Je ne suis pas d’accord. Walter vit son alcoolisme avec une certaine élégance, c’est ce qui fait son charme. Il cherche avant tout une normalité qu’il n’a jamais connue et ne peut espérer l’atteindre qu’en buvant. Au premier verre, il s’aperçoit qu’il n’est pas cet olibrius dont tout le monde lui parle. Au second, il devient l’homme lambda. Dès lors, c’est un bon père de famille sur lequel on peut compter.

– Il faut lui inventer un truc bien à lui. Un truc… un truc avec du…du coeur.

Au mot cœur, Jérôme et moi regardons vers Mathilde.

– J’ai ébauché quelque chose avec Marie, mais ce n’est pas si impie, dit-elle, l’admirateur inconnu est en train de marquer des points.

– En attendant, on peut coller une maîtresse à Walter, dit Jérôme. Ils n’auront qu’à prendre la script et filmer leurs ébats pendant qu’ils sont planqués sous les draps. On verrait juste un pied de temps en temps.

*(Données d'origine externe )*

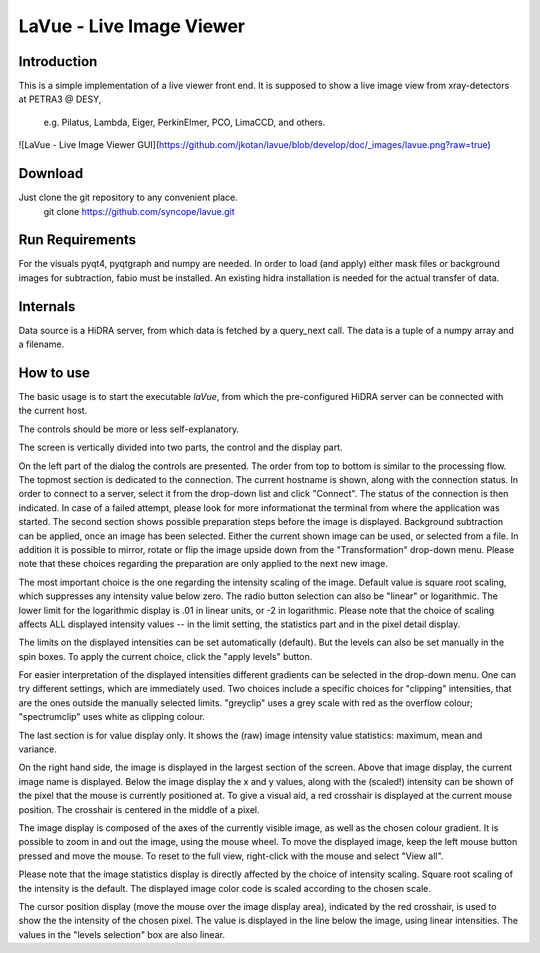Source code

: LaVue - Live Image Viewer
=========================

Introduction
------------

This is a simple implementation of a live viewer front end.
It is supposed to show a live image view from xray-detectors at PETRA3 @ DESY,

  e.g. Pilatus, Lambda, Eiger, PerkinElmer, PCO, LimaCCD, and others.

![LaVue - Live Image Viewer GUI](https://github.com/jkotan/lavue/blob/develop/doc/_images/lavue.png?raw=true)

Download
--------

Just clone the git repository to any convenient place.
    git clone https://github.com/syncope/lavue.git

Run Requirements
----------------

For the visuals pyqt4, pyqtgraph and numpy are needed.
In order to load (and apply) either mask files or background images for subtraction, fabio must be installed.
An existing hidra installation is needed for the actual transfer of data.

Internals
---------

Data source is a HiDRA server, from which data is fetched by a query_next call.
The data is a tuple of a numpy array and a filename.

How to use
----------

The basic usage is to start the executable *laVue*, from which the pre-configured HiDRA server can be connected with the current host.

The controls should be more or less self-explanatory.

The screen is vertically divided into two parts, the control and the display part.

On the left part of the dialog the controls are presented.
The order from top to bottom is similar to the processing flow.
The topmost section is dedicated to the connection.
The current hostname is shown, along with the connection status.
In order to connect to a server, select it from the drop-down list and click "Connect".
The status of the connection is then indicated.
In case of a failed attempt, please look for more informationat the terminal from where the application was started.
The second section shows possible preparation steps before the image is displayed.
Background subtraction can be applied, once an image has been selected.
Either the current shown image can be used, or selected from a file.
In addition it is possible to mirror, rotate or flip the image upside down from the "Transformation" drop-down menu.
Please note that these choices regarding the preparation are only applied to the next new image.

The most important choice is the one regarding the intensity scaling of the image.
Default value is square root scaling, which suppresses any intensity value below zero.
The radio button selection can also be "linear" or logarithmic.
The lower limit for the logarithmic display is .01 in linear units, or -2 in logarithmic.
Please note that the choice of scaling affects ALL displayed intensity values -- in the limit setting, the statistics part and in the pixel detail display.

The limits on the displayed intensities can be set automatically (default).
But the levels can also be set manually in the spin boxes.
To apply the current choice, click the "apply levels" button.

For easier interpretation of the displayed intensities different gradients can be selected in the drop-down menu.
One can try different settings, which are immediately used.
Two choices include a specific choices for "clipping" intensities, that are the ones outside the manually selected limits.
"greyclip" uses a grey scale with red as the overflow colour; "spectrumclip" uses white as clipping colour.

The last section is for value display only.
It shows the (raw) image intensity value statistics: maximum, mean and variance.


On the right hand side, the image is displayed in the largest section of the screen.
Above that image display, the current image name is displayed.
Below the image display the x and y values, along with the (scaled!) intensity can be shown of the pixel that the mouse is currently positioned at.
To give a visual aid, a red crosshair is displayed at the current mouse position.
The crosshair is centered in the middle of a pixel.

The image display is composed of the axes of the currently visible image, as well as the chosen colour gradient.
It is possible to zoom in and out the image, using the mouse wheel.
To move the displayed image, keep the left mouse button pressed and move the mouse.
To reset to the full view, right-click with the mouse and select "View all".


Please note that the image statistics display is directly affected by the choice of intensity scaling.
Square root scaling of the intensity is the default.
The displayed image color code is scaled according to the chosen scale.

The cursor position display (move the mouse over the image display area), indicated by the red crosshair, is used to show the the intensity of the chosen pixel.
The value is displayed in the line below the image, using linear intensities.
The values in the "levels selection" box are also linear.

– Quand je dis «du cœur» il s’agit de bien autre chose que ça. Moi je vous parle de pulsion de vie! De souffle…! Le vertige métaphysique…! Dieu, la mort, le néant, des trucs comme ça, quoi…

Louis nous fait un petit caprice. Ce genre de chose survient en général quand on s’approprie un personnage. Sans aller jusqu’à en faire son alter ego, Louis a réuni chez Walter certains éléments de sa propre vie. La perte de l’être aimé en est un parmi d’autres. Avec le ton du gars qui veut faire plaisir, Jérôme propose un petit meurtre existentiel à la Camus. Walter pourrait tuer Camille pour lui venir en aide, ça donnerait un peu de «charge émotionnelle» aux relations de bon voisinage, comme il dit. Louis n’a pas l’air emballé.